Assistimos a isso mesmo na denúncia americana do Acordo de Paris para o combate às alterações climáticas ou na questão venezuelana, com as ameaças de uma invasão norte-americana para desapear Nicolas Maduro do poder no que será a contrapartida para uma Síria abandonada aos russos, naquela que poderá ter sido uma tentativa (mais uma…) para levar turcos e iranianos a um acordo com sauditas e israelitas para construir um projecto de paz no Médio Oriente; assistimos também a avanços e recuos naquela que foi a fracassada tentativa norte-americana de projectar os sauditas para a liderança regional e para um acordo de paz na região que está agora a culminar com a perda do controle saudita na guerra do Iémen, onde até já o moderado regime marroquino (tradicional aliado saudita) abandonou a coligação sunita que tem combatido a facção iemenita dos houthis.

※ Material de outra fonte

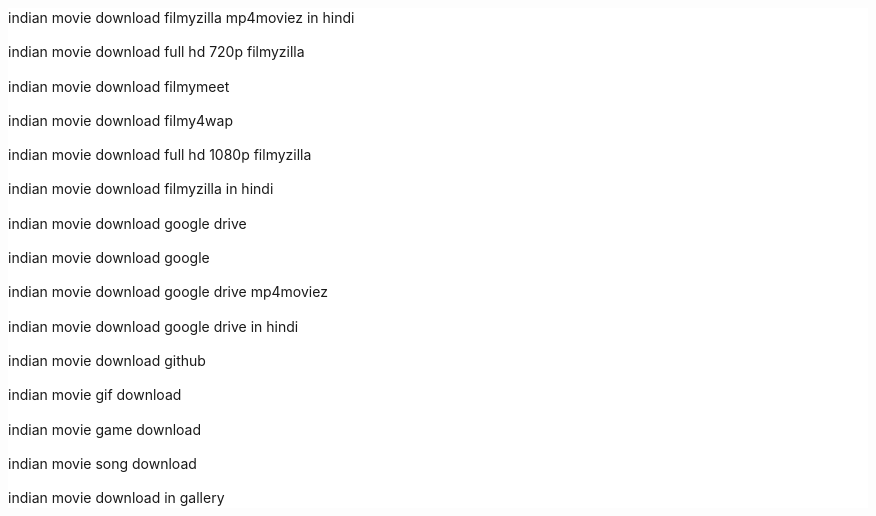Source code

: indian movie download filmyzilla mp4moviez in hindi

indian movie download full hd 720p filmyzilla

indian movie download filmymeet

indian movie download filmy4wap

indian movie download full hd 1080p filmyzilla

indian movie download filmyzilla in hindi

indian movie download google drive

indian movie download google

indian movie download google drive mp4moviez

indian movie download google drive in hindi

indian movie download github

indian movie gif download

indian movie game download

indian movie song download

indian movie download in gallery
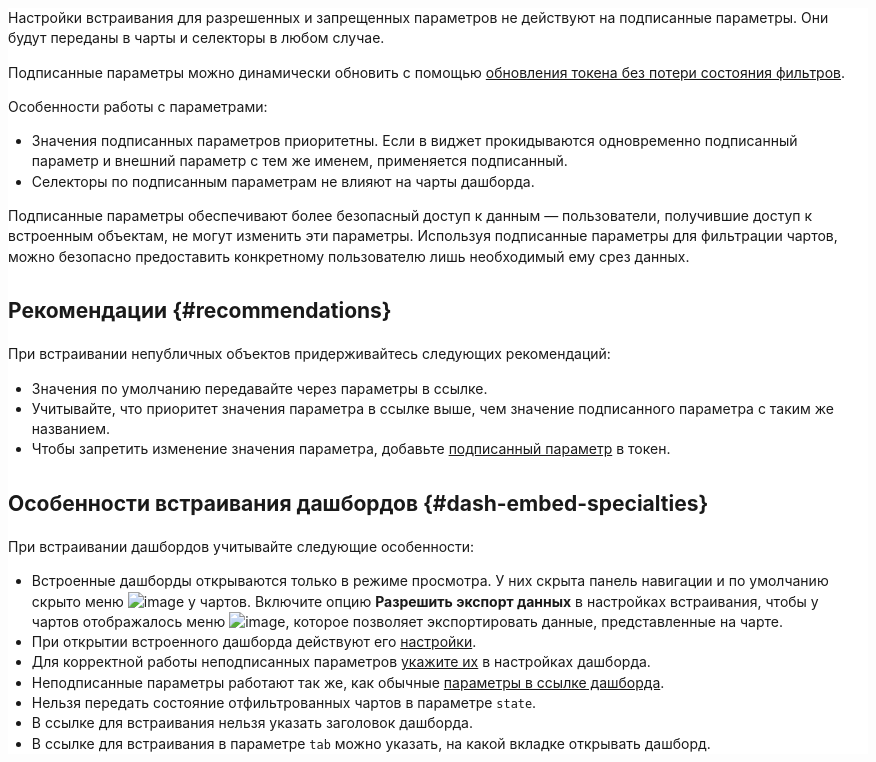Настройки встраивания для разрешенных и запрещенных параметров не действуют на подписанные параметры. Они будут переданы в чарты и селекторы в любом случае.

Подписанные параметры можно динамически обновить с помощью [обновления токена без потери состояния фильтров](#token-update).

Особенности работы с параметрами:

* Значения подписанных параметров приоритетны. Если в виджет прокидываются одновременно подписанный параметр и внешний параметр с тем же именем, применяется подписанный.
* Селекторы по подписанным параметрам не влияют на чарты дашборда.

Подписанные параметры обеспечивают более безопасный доступ к данным — пользователи, получившие доступ к встроенным объектам, не могут изменить эти параметры. Используя подписанные параметры для фильтрации чартов, можно безопасно предоставить конкретному пользователю лишь необходимый ему срез данных.

## Рекомендации {#recommendations}

При встраивании непубличных объектов придерживайтесь следующих рекомендаций:

* Значения по умолчанию передавайте через параметры в ссылке.
* Учитывайте, что приоритет значения параметра в ссылке выше, чем значение подписанного параметра с таким же названием.
* Чтобы запретить изменение значения параметра, добавьте [подписанный параметр](#signed-parameters) в токен.

## Особенности встраивания дашбордов {#dash-embed-specialties}

При встраивании дашбордов учитывайте следующие особенности:

* Встроенные дашборды открываются только в режиме просмотра. У них скрыта панель навигации и по умолчанию скрыто меню ![image](../../_assets/console-icons/ellipsis.svg) у чартов. Включите опцию **Разрешить экспорт данных** в настройках встраивания, чтобы у чартов отображалось меню ![image](../../_assets/console-icons/ellipsis.svg), которое позволяет экспортировать данные, представленные на чарте.
* При открытии встроенного дашборда действуют его [настройки](../dashboard/settings.md).
* Для корректной работы неподписанных параметров [укажите их](../operations/dashboard/add-parameters.md) в настройках дашборда.
* Неподписанные параметры работают так же, как обычные [параметры в ссылке дашборда](../dashboard/dashboard_parameters.md#params-in-url).
* Нельзя передать состояние отфильтрованных чартов в параметре `state`.
* В ссылке для встраивания нельзя указать заголовок дашборда.
* В ссылке для встраивания в параметре `tab` можно указать, на какой вкладке открывать дашборд.
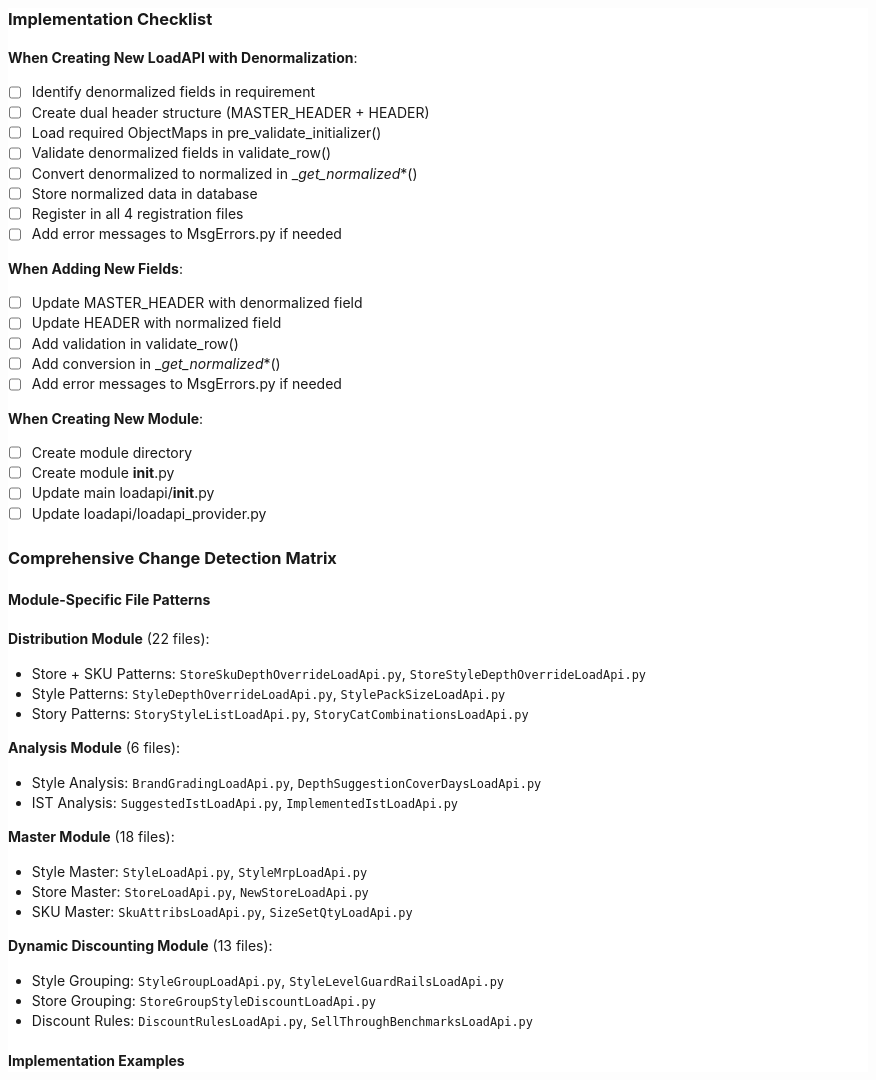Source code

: ### Implementation Checklist

**When Creating New LoadAPI with Denormalization**:

- [ ] Identify denormalized fields in requirement
- [ ] Create dual header structure (MASTER_HEADER + HEADER)
- [ ] Load required ObjectMaps in pre_validate_initializer()
- [ ] Validate denormalized fields in validate_row()
- [ ] Convert denormalized to normalized in \__get_normalized_\*()
- [ ] Store normalized data in database
- [ ] Register in all 4 registration files
- [ ] Add error messages to MsgErrors.py if needed

**When Adding New Fields**:

- [ ] Update MASTER_HEADER with denormalized field
- [ ] Update HEADER with normalized field
- [ ] Add validation in validate_row()
- [ ] Add conversion in \__get_normalized_\*()
- [ ] Add error messages to MsgErrors.py if needed

**When Creating New Module**:

- [ ] Create module directory
- [ ] Create module **init**.py
- [ ] Update main loadapi/**init**.py
- [ ] Update loadapi/loadapi_provider.py

### Comprehensive Change Detection Matrix

#### **Module-Specific File Patterns**

**Distribution Module** (22 files):

- Store + SKU Patterns: `StoreSkuDepthOverrideLoadApi.py`, `StoreStyleDepthOverrideLoadApi.py`
- Style Patterns: `StyleDepthOverrideLoadApi.py`, `StylePackSizeLoadApi.py`
- Story Patterns: `StoryStyleListLoadApi.py`, `StoryCatCombinationsLoadApi.py`

**Analysis Module** (6 files):

- Style Analysis: `BrandGradingLoadApi.py`, `DepthSuggestionCoverDaysLoadApi.py`
- IST Analysis: `SuggestedIstLoadApi.py`, `ImplementedIstLoadApi.py`

**Master Module** (18 files):

- Style Master: `StyleLoadApi.py`, `StyleMrpLoadApi.py`
- Store Master: `StoreLoadApi.py`, `NewStoreLoadApi.py`
- SKU Master: `SkuAttribsLoadApi.py`, `SizeSetQtyLoadApi.py`

**Dynamic Discounting Module** (13 files):

- Style Grouping: `StyleGroupLoadApi.py`, `StyleLevelGuardRailsLoadApi.py`
- Store Grouping: `StoreGroupStyleDiscountLoadApi.py`
- Discount Rules: `DiscountRulesLoadApi.py`, `SellThroughBenchmarksLoadApi.py`

#### **Implementation Examples**
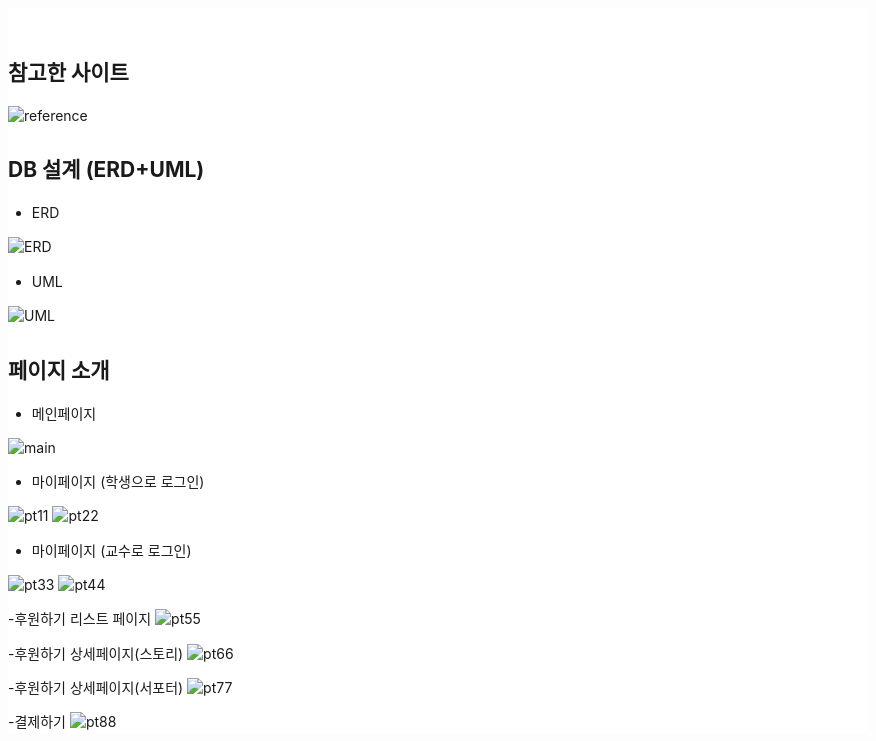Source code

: <br/>

## <a name="reference">참고한 사이트</a>
<img width="354" alt="reference" src="https://user-images.githubusercontent.com/51870028/92555457-a714bf80-f2a2-11ea-8744-6b8134dde77b.PNG">

<br/>

## <a name="db">DB 설계 (ERD+UML)</a>
- ERD
<img width="500" alt="ERD" src="https://user-images.githubusercontent.com/51870028/92555665-1d192680-f2a3-11ea-87f3-bc9b286e26cb.jpg">

- UML
<img width="500" alt="UML" src="https://user-images.githubusercontent.com/51870028/92555633-0d014700-f2a3-11ea-9311-54667c2971db.jpg">

<br/>

## <a name="pageintro">페이지 소개</a>
- 메인페이지
<img width="960" alt="main" src="https://user-images.githubusercontent.com/51870028/92557789-fc9f9b00-f2a7-11ea-83c8-8a88bc7968ce.png">

- 마이페이지 (학생으로 로그인)
<img width="960" alt="pt11" src="https://user-images.githubusercontent.com/51870028/92556863-eb558f00-f2a5-11ea-9c31-d05dfab095e5.png">
<img width="960" alt="pt22" src="https://user-images.githubusercontent.com/51870028/92556916-088a5d80-f2a6-11ea-8e7e-6cb651628ef2.png">

- 마이페이지 (교수로 로그인)
<img width="960" alt="pt33" src="https://user-images.githubusercontent.com/51870028/92556943-15a74c80-f2a6-11ea-8e40-8d76f3e0d7f1.png">
<img width="960" alt="pt44" src="https://user-images.githubusercontent.com/51870028/92556979-22c43b80-f2a6-11ea-8016-bbffec60c81a.png">

-후원하기 리스트 페이지
<img width="960" alt="pt55" src="https://user-images.githubusercontent.com/66661653/92558832-5bfeaa80-f2aa-11ea-94d9-062cb11fbb4a.png">

-후원하기 상세페이지(스토리)
<img width="960" alt="pt66" src="https://user-images.githubusercontent.com/66661653/92559311-4dfd5980-f2ab-11ea-84a8-bdaedf38d394.png">

-후원하기 상세페이지(서포터)
<img width="960" alt="pt77" src="https://user-images.githubusercontent.com/66661653/92559081-d7f8f280-f2aa-11ea-975b-49e6709bc2e0.png">

-결제하기
<img width="960" alt="pt88" src="https://user-images.githubusercontent.com/66661653/92558944-9405ed80-f2aa-11ea-9d6a-a1d5c341a273.png">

Noutras latitudes temos a promessa de paz coreana, apesar da mais recente Cimeira entre Trump e Kim ter terminado abruptamente e sem acordo, que entregará o controlo da região a russos e chineses, quando as negociações ditas comerciais entre estes e americanos devem estar a incluir outras realidades como princípios de co-governança e partilha do Mundo, acabando por se transformar numa espécie de Yalta 2, o recente acto terrorista na fronteira indo-paquistanesa na Caxemira que aumenta os riscos de guerra indo-paquistanesa (duas potências nucleares deixam a guerra à distância de um erro de cálculo) e reforça o estigma internacional contra os muçulmanos enquanto esquece as provocações e perseguições do BJP (o partido nacionalista do primeiro-ministro Narendra Modi) que procura beneficiar do atentado nas próximas eleições através de uma clivagem religiosa que polarize o eleitorado, ou o Brexit que obrigará à redefinição dos princípios de cooperação entre os estados europeus que poderá criar a oportunidade para que estes encontrem novas margens de actuação, como indica o exemplo do recém criado INSTEX (o Instrument Support of Trade Exchanges é o novo mecanismo de pagamentos internacionais criado, em finais de Janeiro deste ano, pela Alemanha, França e Reino Unido para assegurar o comércio com o Irão) que além de afrontar a decisão norte-americana de aplicar sanções económicas ao Irão ainda revela a capacidade dos países europeus verem além do Brexit.
Estas boas notícias não eliminam, porém, os pontos de fricção que persistem na UE, como o movimento dos “coletes amarelos”, a crise diplomática franco-italiana a eles ligada ou a delicada situação catalã, que serão até sintoma dos próprios tempos de transição, mas um sintoma onde germinam as agendas radicais dos “populistas” e as agendas de segurança das tecnocracias que podem acabar com a Europa de liberdades que conhecemos.
Apesar de continuarem por abordar as delicadas questões da regulamentação financeira e da liquidação dos offshores, também nesta área surgem sinais de mudança que poderão contribuir para a resolução de alguns dos seus crónicos problemas, como sejam as criptomoedas; isto apesar das dúvidas e dos riscos a elas associados, embora até já o FMI fale nos novos ventos da digitalização, e toda a revolução que poderão trazer as fintech (empresas de inovação tecnológica nos serviços financeiros) com a promessa de simplificação de alguns dos serviços burocráticos e caros disponibilizados pelos bancos, passando a resolver tudo numa empresa muito mais prática, rápida, barata e descomplicada.
A tudo isto a imprensa ocidental pouca atenção tem prestado, continuando mais preocupada em julgar e criticar que em informar e explicar as questões complexas e as políticas enfrentadas pelas nossas sociedades e pelos seus líderes.